▶ What to do
A – Reproduce the part of the Instax passage that opens with the words containing "In thinking that" and closes with "90 cent film.".
B – Decide whether each statement agrees with the Instax passage, and answer yes or no, quoting the deciding words exactly: (i) The assignment required exploring an analog form of media. (ii) The photos taken at night came out overexposed. (iii) The writer watched YouTube videos to learn about taking Instax photos.

▶ Text block
****************
During my final year of classes, we had a semi-artistic assignment that forced us to explore an analog form of media to give us an appreciation for “slow” media.

As a photographer, this seemed like the perfect opportunity to experiment with taking Instax photos (even though everyone calls them Polaroids, which is the brand, not the object).

I became consumed with figuring out how to take the perfect photo on my analog little device.

I watched multiple YouTube videos, and tried applying what I understood from my DSLR to the sensor on my Instax camera.

Unfortunately, this didn’t work out so well.

While I managed to capture some gorgeous photos of the fall leaves and the fresh snow on the steps of my college, there were major flops .

In thinking that I knew the camera, I underexposed some of the photos taken at night. All I got were blurry little lights peeking back at me from 90 cent film.

At other point, I overexposed some of the photos taken in direct sunlight, causing the light to swallow up the details of my photo, leaving me with images emitting a halo-like glow.
****************
▶ Information
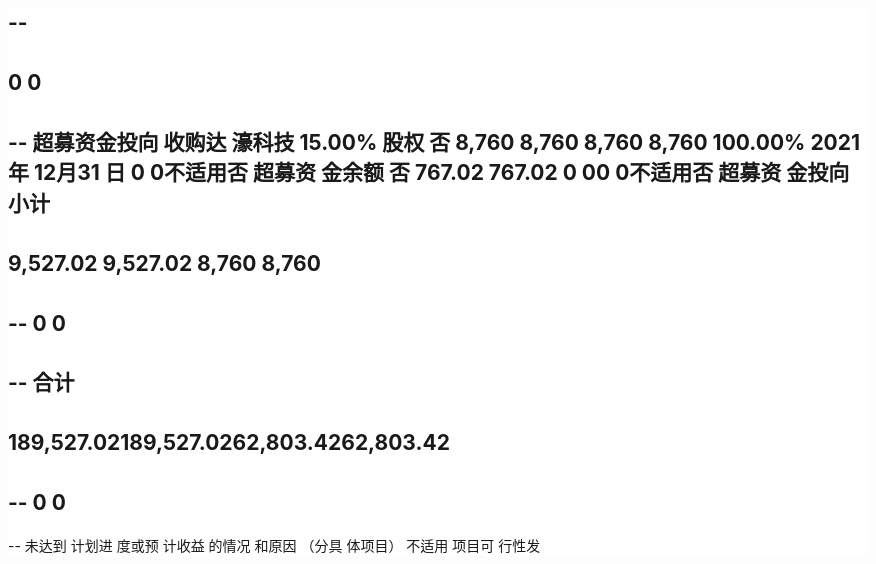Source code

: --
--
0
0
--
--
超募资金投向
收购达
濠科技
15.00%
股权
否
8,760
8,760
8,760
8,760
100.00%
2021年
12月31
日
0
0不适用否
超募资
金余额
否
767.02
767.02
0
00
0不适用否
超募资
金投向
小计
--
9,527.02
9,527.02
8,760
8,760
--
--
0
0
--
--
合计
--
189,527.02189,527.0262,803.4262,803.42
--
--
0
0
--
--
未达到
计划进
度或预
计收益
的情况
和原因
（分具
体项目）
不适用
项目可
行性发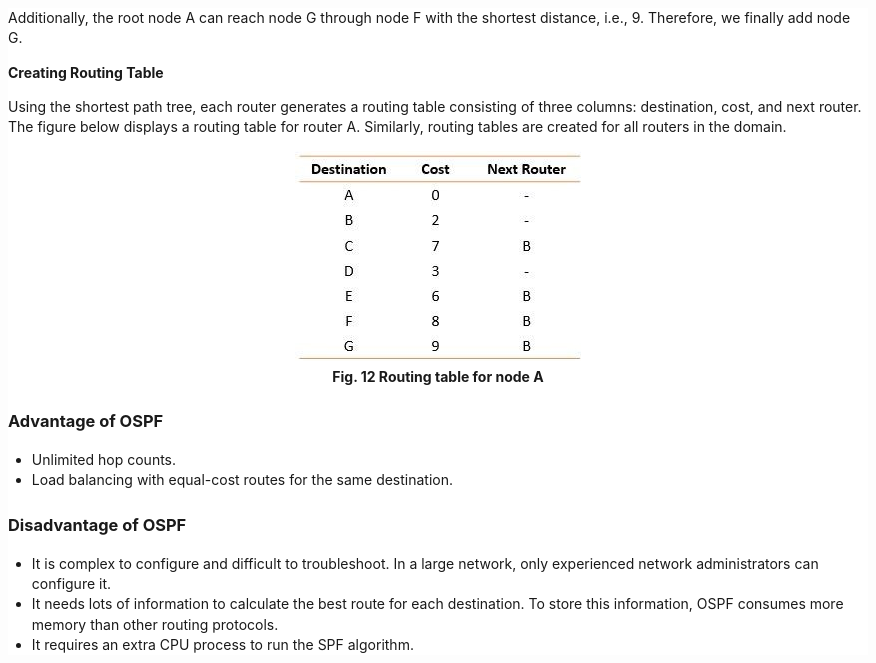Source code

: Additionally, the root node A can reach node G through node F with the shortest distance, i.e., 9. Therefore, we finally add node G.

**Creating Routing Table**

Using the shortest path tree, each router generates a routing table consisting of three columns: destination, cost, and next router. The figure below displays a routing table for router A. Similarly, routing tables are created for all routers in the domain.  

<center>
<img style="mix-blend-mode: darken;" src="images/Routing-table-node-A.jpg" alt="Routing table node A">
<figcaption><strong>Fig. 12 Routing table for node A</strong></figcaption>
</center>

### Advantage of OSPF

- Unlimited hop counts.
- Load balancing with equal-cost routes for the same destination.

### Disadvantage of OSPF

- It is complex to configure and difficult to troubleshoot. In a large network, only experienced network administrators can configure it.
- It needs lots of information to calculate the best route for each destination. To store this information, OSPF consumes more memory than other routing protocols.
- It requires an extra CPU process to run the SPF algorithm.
****************
▶ Results
A –
In thinking that I knew the camera, I underexposed some of the photos taken at night. All I got were blurry little lights peeking back at me from 90 cent film.

B –
(i) Yes: "forced us to explore an analog form of media"
(ii) No: "I underexposed some of the photos taken at night."
(iii) Yes: "I watched multiple YouTube videos"